Ingredients
Equipment
Method
Season and sear
- Season chicken thighs with garlic powder, onion powder, smoked paprika, salt, and pepper.
- Heat vegetable oil in a cast iron skillet over medium-high heat, then sear chicken skin-side down for 6-7 minutes until deeply golden.
- Flip and sear the chicken for 4 minutes, then remove from the skillet.

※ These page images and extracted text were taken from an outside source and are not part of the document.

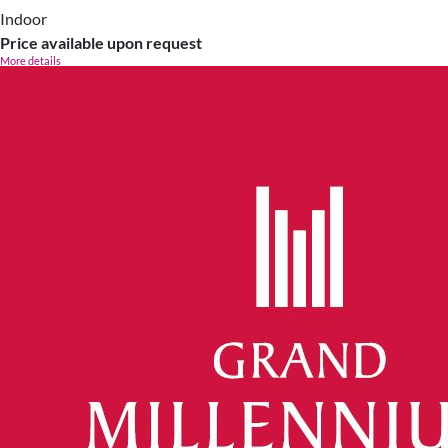
Indoor
Price available upon request
More details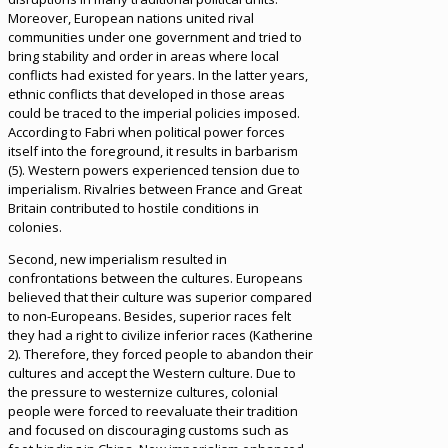
Moreover, European nations united rival
communities under one government and tried to
bring stability and order in areas where local
conflicts had existed for years. In the latter years,
ethnic conflicts that developed in those areas
could be traced to the imperial policies imposed.
According to Fabri when political power forces
itself into the foreground, it results in barbarism
(5). Western powers experienced tension due to
imperialism. Rivalries between France and Great
Britain contributed to hostile conditions in
colonies.
Second, new imperialism resulted in
confrontations between the cultures. Europeans
believed that their culture was superior compared
to non-Europeans. Besides, superior races felt
they had a right to civilize inferior races (Katherine
2). Therefore, they forced people to abandon their
cultures and accept the Western culture. Due to
the pressure to westernize cultures, colonial
people were forced to reevaluate their tradition
and focused on discouraging customs such as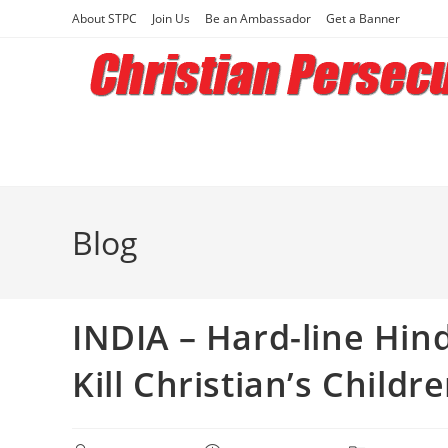
Skip
About STPC
Join Us
Be an Ambassador
Get a Banner
to
content
Blog
INDIA – Hard-line Hin
Kill Christian’s Childr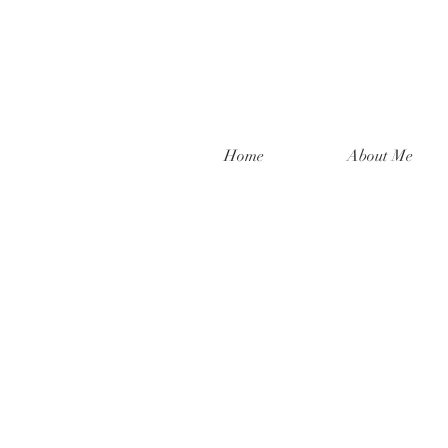
Home
About Me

Make the onion-mushroom gravy
- Cook the onions over medium heat for 6-7 minutes until deeply caramelized.
- Add mushrooms and garlic, then cook for 4-5 minutes until softened and fragrant.
- Sprinkle all-purpose flour over the vegetables and stir for 1 minute to cook out the raw flour flavor.
- Gradually whisk in chicken broth, scraping up the browned bits from the bottom of the skillet.
- Stir in heavy cream, Worcestershire sauce, and dried thyme, then return the chicken to the skillet skin-side up.
- Cover and simmer over a gentle simmer for 15 minutes until the chicken is cooked through and fork-tender.
Finish
- Garnish with fresh parsley and serve over mashed potatoes or rice.
Notes
Pro tip: keep the seared fond while cooking the onions, then scrape it up when whisking in the chicken broth—this is what gives the gravy its deep, dark flavor. Store leftovers in an airtight container in the fridge for up to 3 days; reheat gently until hot. Freezing: yes, freeze portions of chicken and gravy for up to 2 months, then thaw in the fridge and reheat slowly. For a lighter option, use half-and-half instead of heavy cream (slightly less thick, still flavorful).